Poverty isn’t just a lack of money—it’s a meticulously engineered trap (done mostly by “developed” countries). While the so-called “developed” world pats itself on the back for occasional charitable gestures, billions remain ensnared in systems designed to keep them poor, hungry, and powerless. The bitter irony? The very countries lamenting global poverty are often the ones perpetuating it through exploitation, climate destruction, and a stubborn refusal to address root causes.

Hunger: The self-perpetuating crisis

Undernourishment isn’t merely a symptom of poverty—it’s a generational curse. A malnourished mother gives birth to a child already at a disadvantage: weakened immune systems, stunted growth, and cognitive impairments that echo through a lifetime. These children struggle in school, earn less as adults, and are more likely to develop chronic illnesses, ensuring the cycle continues. And let’s not pretend this is some natural phenomenon. Climate change—driven overwhelmingly by the carbon excesses of wealthy nations—worsens droughts and floods, decimating crops and displacing populations. Hunger breeds desperation, and desperation breeds conflict. But of course, when the bombs drop, it’s the poor who die first.

Isolation: The invisible cage

Poverty thrives in isolation—geographic, social, and economic. Remote villages with no roads, no schools, no hospitals are left to rot, while women and minorities are systematically excluded from opportunity under the guise of “tradition” or “religion.” No infrastructure means no escape. No education means no upward mobility. And no voice means no one in power has to care.

Infrastructure: The broken ladder

The equation is simple: no infrastructure, no way out. Roads, clean water, healthcare, and schools are the bare minimum for a functioning society, yet they remain out of reach for millions. Early warning systems could save lives from disasters, but why invest in prevention when you can exploit the aftermath? Gender equality could lift entire communities, but patriarchal structures ensure women stay trapped in unpaid labour. Education could break the cycle of poverty, but when children must work to survive, classrooms stay empty.

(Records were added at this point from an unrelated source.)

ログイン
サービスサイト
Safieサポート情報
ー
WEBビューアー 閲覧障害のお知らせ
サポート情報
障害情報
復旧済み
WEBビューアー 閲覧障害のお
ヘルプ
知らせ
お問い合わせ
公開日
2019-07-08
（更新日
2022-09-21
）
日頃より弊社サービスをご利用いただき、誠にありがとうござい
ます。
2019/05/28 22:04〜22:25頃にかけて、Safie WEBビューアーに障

And let’s not forget the grand hypocrisy of “aid.” Western nations love to swoop in with their pre-packaged solutions—dropping food instead of funding sustainable agriculture, building schools without training teachers, donating medicines while pharmaceutical companies price-gouge. The most effective way to help? Ask people what they actually need. But that would require listening, and listening doesn’t make headlines.

Resource theft: The global land grab

While corporations and wealthy nations hoard fertile land, mines, and fisheries, traditional livelihoods vanish. Climate change accelerates the crisis, rendering once-fertile regions barren. The result? Millions forced into slums, sweatshops, or dangerous migration routes—all while the same corporations that stole their resources profit from their desperation.

Resilience without a safety net

For the poor, disaster doesn’t mean inconvenience—it means ruin. No savings, no insurance, no food reserves. When crisis hits, families are forced to sell the little they have, including, in the worst cases, their own children. Adoption, prostitution, forced marriage—these are not choices, but survival strategies in a world that has abandoned them.

The unspoken truth

Poverty isn’t an accident. It’s the inevitable result of a global system built on extraction and inequality. The rich world’s comfort depends on the poor world’s suffering. Until that changes, no amount of charity or half-measures will fix what was designed to be broken.